Look through the records below for the line holding "По названию, например". Write it out exactly, with each following line through the line holding "στολή πλευρικών τοίχων".

··· Data records ···

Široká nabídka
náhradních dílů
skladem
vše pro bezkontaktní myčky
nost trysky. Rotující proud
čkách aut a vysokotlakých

···
··· Data records ···

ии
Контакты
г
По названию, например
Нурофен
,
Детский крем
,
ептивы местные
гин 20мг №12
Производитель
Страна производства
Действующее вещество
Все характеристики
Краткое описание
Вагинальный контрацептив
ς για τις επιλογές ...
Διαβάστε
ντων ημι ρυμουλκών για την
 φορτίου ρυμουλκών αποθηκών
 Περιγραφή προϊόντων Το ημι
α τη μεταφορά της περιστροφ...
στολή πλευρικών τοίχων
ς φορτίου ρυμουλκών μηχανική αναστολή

···

◆ Exercise solution
По названию, например
Нурофен
,
Детский крем
,
ептивы местные
гин 20мг №12
Производитель
Страна производства
Действующее вещество
Все характеристики
Краткое описание
Вагинальный контрацептив
ς για τις επιλογές ...
Διαβάστε
ντων ημι ρυμουλκών για την
 φορτίου ρυμουλκών αποθηκών
 Περιγραφή προϊόντων Το ημι
α τη μεταφορά της περιστροφ...
στολή πλευρικών τοίχων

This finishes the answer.